>>>
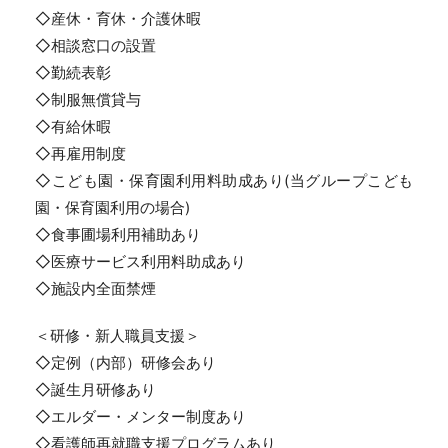
◇産休・育休・介護休暇
◇相談窓口の設置
◇勤続表彰
◇制服無償貸与
◇有給休暇
◇再雇用制度
◇こども園・保育園利用料助成あり(当グループこども
園・保育園利用の場合)
◇食事圃場利用補助あり
◇医療サービス利用料助成あり
◇施設内全面禁煙
＜研修・新人職員支援＞
◇定例（内部）研修会あり
◇誕生月研修あり
◇エルダー・メンター制度あり
◇看護師再就職支援プログラムあり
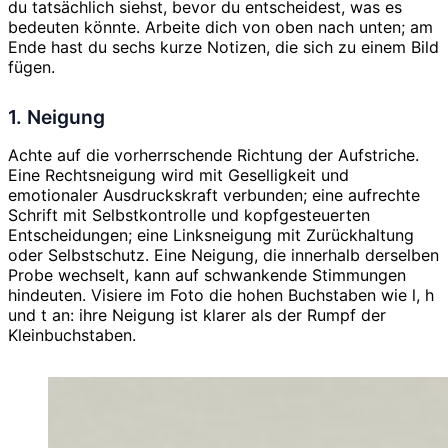
du tatsächlich siehst, bevor du entscheidest, was es
bedeuten könnte. Arbeite dich von oben nach unten; am
Ende hast du sechs kurze Notizen, die sich zu einem Bild
fügen.
1. Neigung
Achte auf die vorherrschende Richtung der Aufstriche.
Eine Rechtsneigung wird mit Geselligkeit und
emotionaler Ausdruckskraft verbunden; eine aufrechte
Schrift mit Selbstkontrolle und kopfgesteuerten
Entscheidungen; eine Linksneigung mit Zurückhaltung
oder Selbstschutz. Eine Neigung, die innerhalb derselben
Probe wechselt, kann auf schwankende Stimmungen
hindeuten. Visiere im Foto die hohen Buchstaben wie l, h
und t an: ihre Neigung ist klarer als der Rumpf der
Kleinbuchstaben.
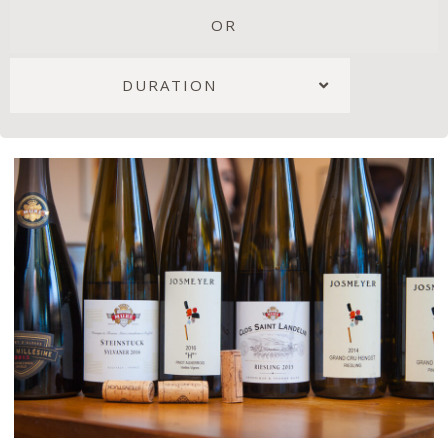
OR
DURATION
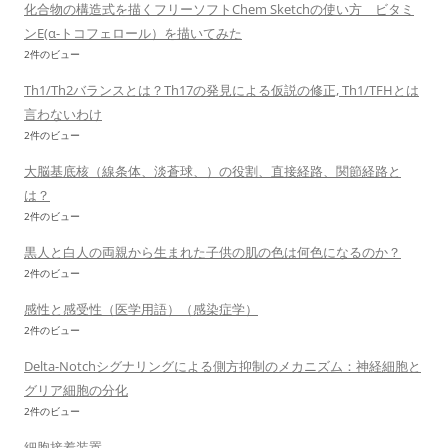
化合物の構造式を描くフリーソフトChem Sketchの使い方 ビタミ
ンE(α-トコフェロール）を描いてみた
2件のビュー
Th1/Th2バランスとは？Th17の発見による仮説の修正, Th1/TFHとは
言わないわけ
2件のビュー
大脳基底核（線条体、淡蒼球、）の役割、直接経路、関節経路と
は？
2件のビュー
黒人と白人の両親から生まれた子供の肌の色は何色になるのか？
2件のビュー
感性と感受性（医学用語）（感染症学）
2件のビュー
Delta-Notchシグナリングによる側方抑制のメカニズム：神経細胞と
グリア細胞の分化
2件のビュー
細胞接着装置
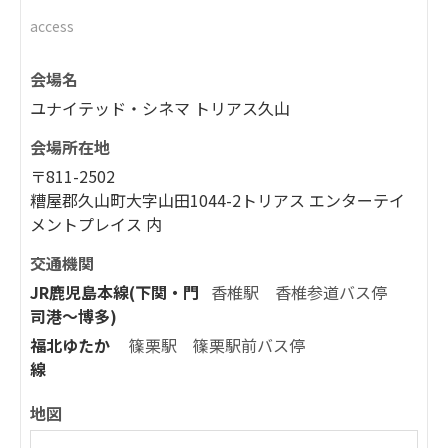
access
会場名
ユナイテッド・シネマ トリアス久山
会場所在地
〒811-2502
糟屋郡久山町大字山田1044-2トリアス エンターテイ
メントプレイス 内
交通機関
JR鹿児島本線(下関・門
香椎駅 香椎参道バス停
司港～博多)
福北ゆたか
篠栗駅 篠栗駅前バス停
線
地図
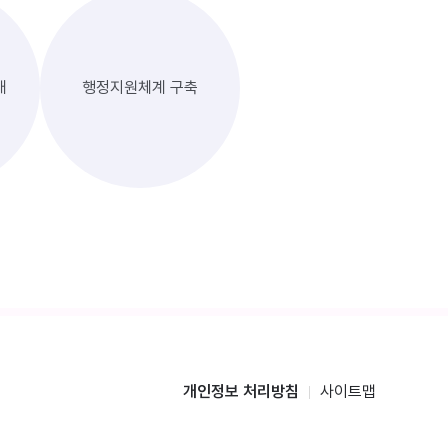
대
행정지원체계 구축
개인정보 처리방침
사이트맵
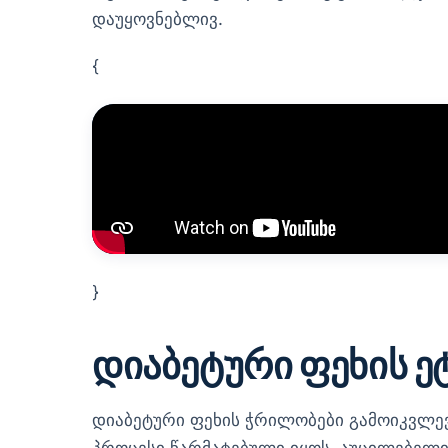
დაუყოვნებლივ.
{
}
დიაბეტური ფეხის ე
დიაბეტური ფეხის ჭრილობები გამოიკვლევა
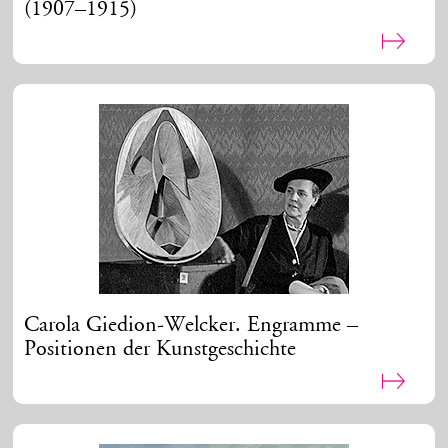
(1907–1915)
Carola Giedion-Welcker. Engramme –
Positionen der Kunstgeschichte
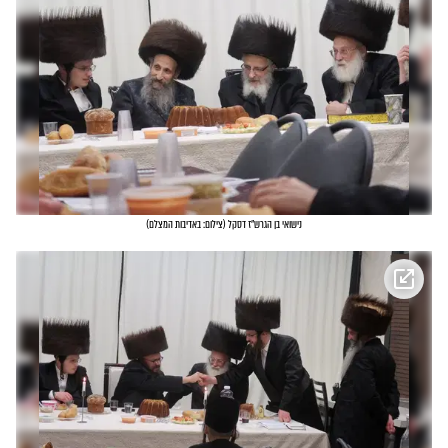
נישואי בן הגרש"ז דסקל
(
צילום: באדיבות המצלם
)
<<<
◆ **EXERCISE PROMPT**
Copy the text of all the records with "2件のビュー" changed to "2件の閲覧" everywhere it appears and everything else left as it is. Leave the pictures out of your answer.

◆ **ANSWER FOR THIS EXERCISE**
◇産休・育休・介護休暇
◇相談窓口の設置
◇勤続表彰
◇制服無償貸与
◇有給休暇
◇再雇用制度
◇こども園・保育園利用料助成あり(当グループこども
園・保育園利用の場合)
◇食事圃場利用補助あり
◇医療サービス利用料助成あり
◇施設内全面禁煙
＜研修・新人職員支援＞
◇定例（内部）研修会あり
◇誕生月研修あり
◇エルダー・メンター制度あり
◇看護師再就職支援プログラムあり
du tatsächlich siehst, bevor du entscheidest, was es
bedeuten könnte. Arbeite dich von oben nach unten; am
Ende hast du sechs kurze Notizen, die sich zu einem Bild
fügen.
1. Neigung
Achte auf die vorherrschende Richtung der Aufstriche.
Eine Rechtsneigung wird mit Geselligkeit und
emotionaler Ausdruckskraft verbunden; eine aufrechte
Schrift mit Selbstkontrolle und kopfgesteuerten
Entscheidungen; eine Linksneigung mit Zurückhaltung
oder Selbstschutz. Eine Neigung, die innerhalb derselben
Probe wechselt, kann auf schwankende Stimmungen
hindeuten. Visiere im Foto die hohen Buchstaben wie l, h
und t an: ihre Neigung ist klarer als der Rumpf der
Kleinbuchstaben.
OR
DURATION
化合物の構造式を描くフリーソフトChem Sketchの使い方 ビタミ
ンE(α-トコフェロール）を描いてみた
2件の閲覧
Th1/Th2バランスとは？Th17の発見による仮説の修正, Th1/TFHとは
言わないわけ
2件の閲覧
大脳基底核（線条体、淡蒼球、）の役割、直接経路、関節経路と
は？
2件の閲覧
黒人と白人の両親から生まれた子供の肌の色は何色になるのか？
2件の閲覧
感性と感受性（医学用語）（感染症学）
2件の閲覧
Delta-Notchシグナリングによる側方抑制のメカニズム：神経細胞と
グリア細胞の分化
2件の閲覧
細胞接着装置
access
会場名
ユナイテッド・シネマ トリアス久山
会場所在地
〒811-2502
糟屋郡久山町大字山田1044-2トリアス エンターテイ
メントプレイス 内
交通機関
JR鹿児島本線(下関・門
香椎駅 香椎参道バス停
司港～博多)
福北ゆたか
篠栗駅 篠栗駅前バス停
線
地図
대
행정지원체계 구축
개인정보 처리방침
사이트맵
დაუყოვნებლივ.
{
}
დიაბეტური ფეხის ე
დიაბეტური ფეხის ჭრილობები გამოიკვლევა
(1907–1915)
Carola Giedion-Welcker. Engramme –
Positionen der Kunstgeschichte
נישואי בן הגרש"ז דסקל
(
צילום: באדיבות המצלם
)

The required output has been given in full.